▶ Saved data entries

• • • •

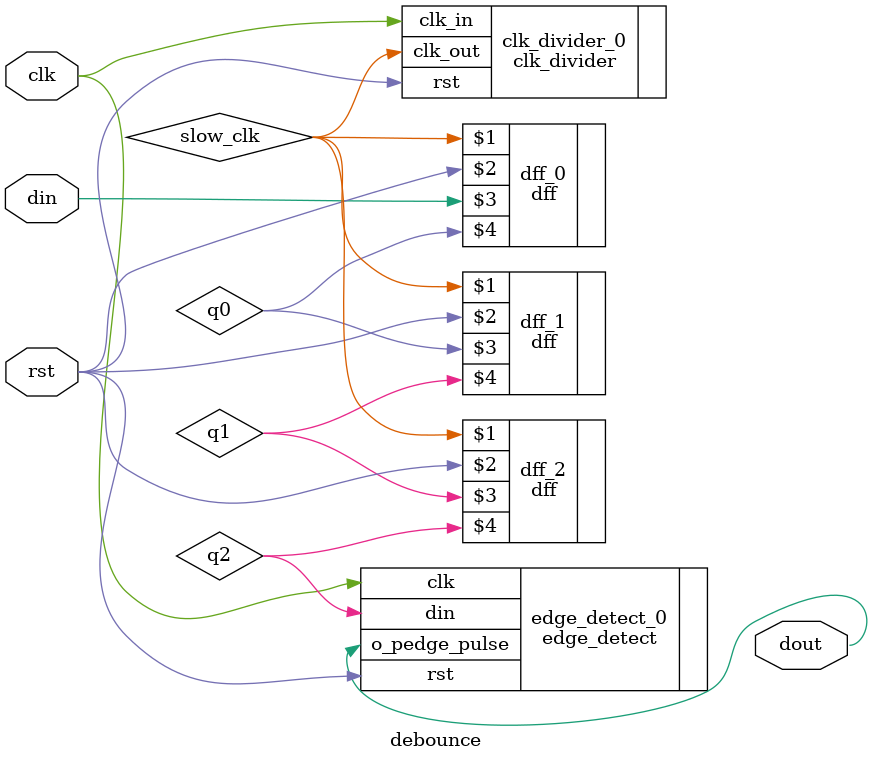
<source format=sv>
`include "../clk_divider/clk_divider.sv"
`include "../dff/dff.sv"
`include "../edge_detect/edge_detect.sv"
module debounce (
    input clk,
    input rst,
    input din,
    output dout
);

// Make this a lower value for simulation so you can actually see something in the waves.
parameter DIV = 31_250_000;

logic slow_clk; // 4MHz clock
clk_divider #(
    .DIV(DIV)
) clk_divider_0 (
    .clk_in(clk),
    .clk_out(slow_clk),
    .rst(rst)
);

logic q0, q1, q2;
dff dff_0 (slow_clk, rst, din, q0);
dff dff_1 (slow_clk, rst,  q0, q1);
dff dff_2 (slow_clk, rst,  q1, q2);

edge_detect edge_detect_0 (
    .clk(clk),
    .rst(rst),
    .din(q2),
    .o_pedge_pulse(dout)
);

endmodule
</source>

• • • •

The reply should repeat the data in full, exactly as given, and contain no pictures.

<source format=sv>
`include "../clk_divider/clk_divider.sv"
`include "../dff/dff.sv"
`include "../edge_detect/edge_detect.sv"
module debounce (
    input clk,
    input rst,
    input din,
    output dout
);

// Make this a lower value for simulation so you can actually see something in the waves.
parameter DIV = 31_250_000;

logic slow_clk; // 4MHz clock
clk_divider #(
    .DIV(DIV)
) clk_divider_0 (
    .clk_in(clk),
    .clk_out(slow_clk),
    .rst(rst)
);

logic q0, q1, q2;
dff dff_0 (slow_clk, rst, din, q0);
dff dff_1 (slow_clk, rst,  q0, q1);
dff dff_2 (slow_clk, rst,  q1, q2);

edge_detect edge_detect_0 (
    .clk(clk),
    .rst(rst),
    .din(q2),
    .o_pedge_pulse(dout)
);

endmodule
</source>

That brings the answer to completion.